How severe does this issue affect your experience of using Ray?
- High: It blocks me to complete my task.
Hi, I’m an RLlib newbie and got some tutorial examples to run. Now trying to set up a simple structure to begin Tune-ing the HPs. With the simple program below, it runs up to 12 iterations okay, then throws “ValueError: Expected parameter loc (Tensor of shape (128, 1)) of distribution Normal(loc: torch.Size([128, 1]), scale: torch.Size([128, 1])) to satisfy the constraint Real(), but found invalid values”. I have played with commenting out various combinations of config params (to allow use of defaults). It seems that using all shown here cause the problem, but I can’t pin it down to any particular one. This leads me to believe the params are okay but something else is going on under the hood.
import ray
from ray import air, tune
import ray.rllib.algorithms.ppo as ppo
algo = "PPO"
run_config = ppo.DEFAULT_CONFIG.copy()
run_config["env"] = "MountainCarContinuous-v0"
run_config["framework"] = "torch"
run_config["num_gpus"] = 0 #for the local worker
run_config["num_cpus_per_worker"] = 1 #also applies to the local worker
run_config["num_gpus_per_worker"] = 0
run_config["num_workers"] = 2 #num remote workers (remember that there is a local worker also)
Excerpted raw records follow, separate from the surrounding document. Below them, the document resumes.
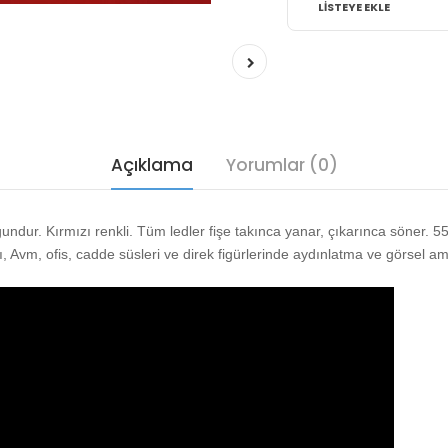
LISTEYE EKLE
Açıklama
Yorumlar (0)
ygundur. Kırmızı renkli. Tüm ledler fişe takınca yanar, çıkarınca söner. 
aşı, Avm, ofis, cadde süsleri ve direk figürlerinde aydınlatma ve görsel amaç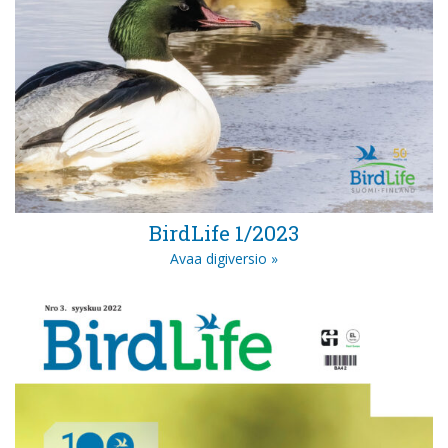
BirdLife 1/2023
Avaa digiversio »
run_config["num_envs_per_worker"] = 1
run_config["rollout_fragment_length"] = 200 #timesteps
run_config["gamma"] = 0.99
run_config["lr"] = 0.01
#tune.choice([0.01, 0.001, 0.0001])
run_config["train_batch_size"] = 4000 #tune.choice([400, 1000, 4000])
run_config["evaluation_interval"] = None
run_config["evaluation_duration"] = 10
run_config["evaluation_duration_unit"] = "episodes"
run_config["evaluation_parallel_to_training"] = False
run_config["log_level"] = "INFO"
run_config["seed"] = 555 #None, 8 sometimes causes fault
# Add dict here for lots of model HPs
print("\n///// Run configs are:\n")
for item in run_config:
print("{}: {}".format(item, run_config[item]))
tune_config = tune.TuneConfig(
metric = "episode_reward_mean",
mode = "max"
#stop criteria?
tuner = tune.Tuner(algo, param_space=run_config, tune_config=tune_config)
print("\n///// Tuner created.\n")
Here is a snippet of the very long crash output:
| Trial name | status | loc | iter | total time (s) | ts | reward | num_recreated_wor... | episode_reward_max | episode_reward_min |
| PPO_MountainCarContinuous-v0_96ab6_00000 | RUNNING | | 11 | 48.9855 | 44000 | 11.7808 | 0 | 80.3617 | -94.3231 |
2022-09-29 21:10:53,948 ERROR -- Trial PPO_MountainCarContinuous-v0_96ab6_00000: Error processing event.
ray.exceptions.RayTaskError(ValueError): ray::PPO.train() (pid=174850, ip=, repr=PPO)
File "/home/starkj/miniconda3/envs/ray_tutorial/lib/python3.9/site-packages/ray/rllib/algorithms/ppo/", line 87, in loss
curr_action_dist = dist_class(logits, model)
File "/home/starkj/miniconda3/envs/ray_tutorial/lib/python3.9/site-packages/ray/rllib/models/torch/", line 239, in __init__
self.dist = torch.distributions.normal.Normal(mean, torch.exp(log_std))
File "/home/starkj/miniconda3/envs/ray_tutorial/lib/python3.9/site-packages/torch/distributions/", line 54, in __init__
super(Normal, self).__init__(batch_shape, validate_args=validate_args)
File "/home/starkj/miniconda3/envs/ray_tutorial/lib/python3.9/site-packages/torch/distributions/", line 55, in __init__
raise ValueError(
ValueError: Expected parameter loc (Tensor of shape (128, 1)) of distribution Normal(loc: torch.Size([128, 1]), scale: torch.Size([128, 1])) to satisfy the constraint Real(), but found invalid values:
Any help or suggestions would be most appreciated.